PLAY RECAP *****************************************************************************************************************************
localhost                  : ok=8    changed=4    unreachable=0    failed=0    skipped=0    rescued=0    ignored=0   

Thoughts. Not Final.

After this investigation it has become clear to me that Ansible core has a very specific usage model and if you stray outside of that you won't be able to necessarily bend it to your will and if you do, risk that many roles stop working as intended.

My solution of importing roles based on variable names works like I intended, in that it is not necessary to define all roles in every playbook.

Not using hash_behaviour=merge prevents me from auto merging lists and dictionaries. In my testing I had a working solution which merged a lists of roles with the same name and applied those to the hosts. However, because the order of the application of those roles could not be guaranteed I thought that was just asking for trouble. Especially because Ansible doesn't have a notion that any role could run at any time in any order like Puppet.

Misc and related items

hash_behaviour=merge

During my research I attempted switching to hash_behaviour=merge with success until I found out it was deprecated and on the chopping block to be removed. Someone was able to get the devs to not remove it last minute but the devs expressed a severe dislike to merge that it would be unwise to try to use it. I think it would be fine if you write all of the ansible roles/libraries/plugins etc yourself, or at least had the capability to vendor and make them work under merge. Honestly, I didn't see any argument that has convinced me not to use merge besides the developers hate for it.

Chat link

15:25:47 the problem is that it's a global feature that can wreak havoc on third party code that isn't designed for it

16:12:24 Duck: because VarsManager is already a mostly unmaintainable mess and adding more complexity to it is a terrible idea

16:13:44 sivel: im want to deprecate it, but i want to remove many things that im not able to (debug, roles, dependencies, varsmanager, etc)

I was left with a bad taste of the Ansible project after reading this chat. I assume has good reasons to remove the items he lists, but without context the ideas seem extreme.

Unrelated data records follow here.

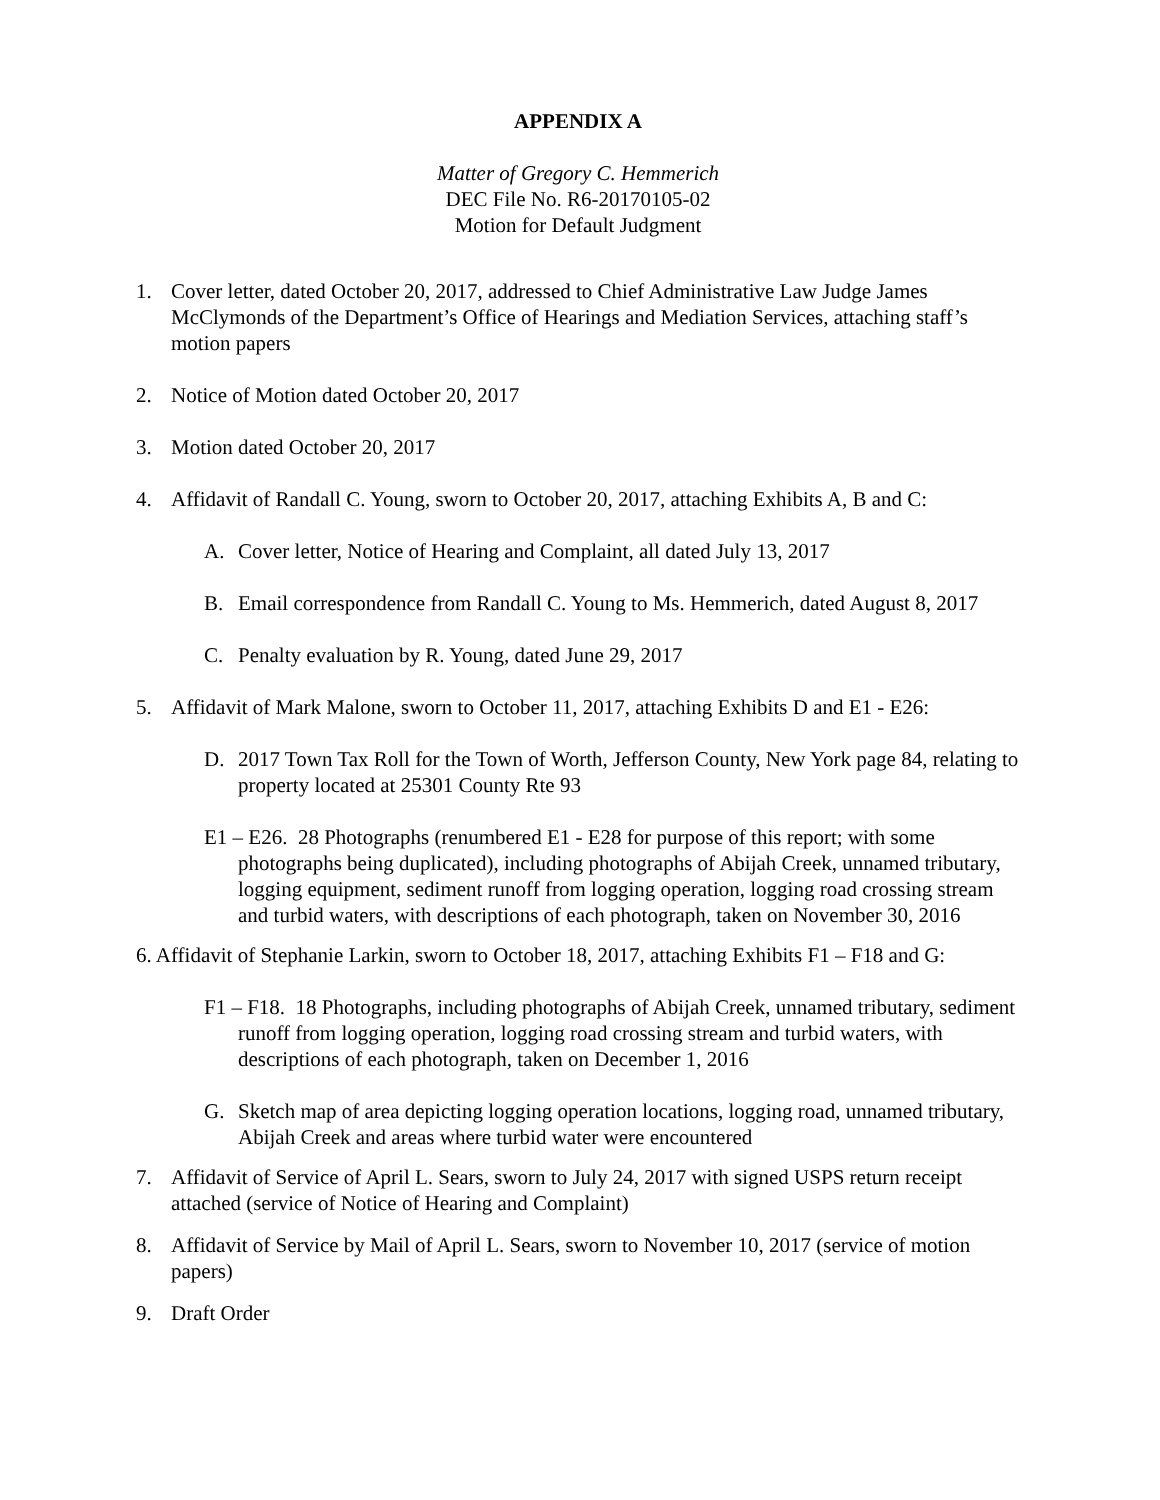APPENDIX A
Matter of Gregory C. Hemmerich
DEC File No. R6-20170105-02
Motion for Default Judgment
1. Cover letter, dated October 20, 2017, addressed to Chief Administrative Law Judge James McClymonds of the Department’s Office of Hearings and Mediation Services, attaching staff’s motion papers
2. Notice of Motion dated October 20, 2017
3. Motion dated October 20, 2017
4. Affidavit of Randall C. Young, sworn to October 20, 2017, attaching Exhibits A, B and C:
A. Cover letter, Notice of Hearing and Complaint, all dated July 13, 2017
B. Email correspondence from Randall C. Young to Ms. Hemmerich, dated August 8, 2017
C. Penalty evaluation by R. Young, dated June 29, 2017
5. Affidavit of Mark Malone, sworn to October 11, 2017, attaching Exhibits D and E1 - E26:
D. 2017 Town Tax Roll for the Town of Worth, Jefferson County, New York page 84, relating to property located at 25301 County Rte 93
E1 – E26. 28 Photographs (renumbered E1 - E28 for purpose of this report; with some photographs being duplicated), including photographs of Abijah Creek, unnamed tributary, logging equipment, sediment runoff from logging operation, logging road crossing stream and turbid waters, with descriptions of each photograph, taken on November 30, 2016
6. Affidavit of Stephanie Larkin, sworn to October 18, 2017, attaching Exhibits F1 – F18 and G:
F1 – F18. 18 Photographs, including photographs of Abijah Creek, unnamed tributary, sediment runoff from logging operation, logging road crossing stream and turbid waters, with descriptions of each photograph, taken on December 1, 2016
G. Sketch map of area depicting logging operation locations, logging road, unnamed tributary, Abijah Creek and areas where turbid water were encountered
7. Affidavit of Service of April L. Sears, sworn to July 24, 2017 with signed USPS return receipt attached (service of Notice of Hearing and Complaint)
8. Affidavit of Service by Mail of April L. Sears, sworn to November 10, 2017 (service of motion papers)
9. Draft Order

They also all seem to advocate the replication of data into various roles, host_vars, and group_vars; and structures in Ansible that would necessitate mixing code and data more than I think is reasonable.

This was a deep rabbit hole, which I ultimately was able to reject by changing my techniques, but I thought it was still worth including this section as a "lessons learned" section.

Inventory Sources

One of which is The Foreman which seems to also export hostgroups to be used as Ansible groups. In effect, doing the work I did above.

  • Inventory Source Index
  • The Foreman
    • want_host_group: Toggle, if true the inventory will fetch host_groups and create groupings for the same.
    • want_hostcollections: Toggle, if true the plugin will create Ansible groups for host collections

The Future

The Foreman is probably necessary to be used as the inventory system. It can generate the appropriate kickstart and preseed files for a host, provide variables based on the IP addresses you assign a host, and has the ability to export hostgroups and a bunch of information about the machine you configure at build time to Ansible.

The Foreman works best when you tie it with your DHCP and TFTP servers so work would have to be done to make the current setup compatible with 'theforeman-proxy' that would have to be run on those machines.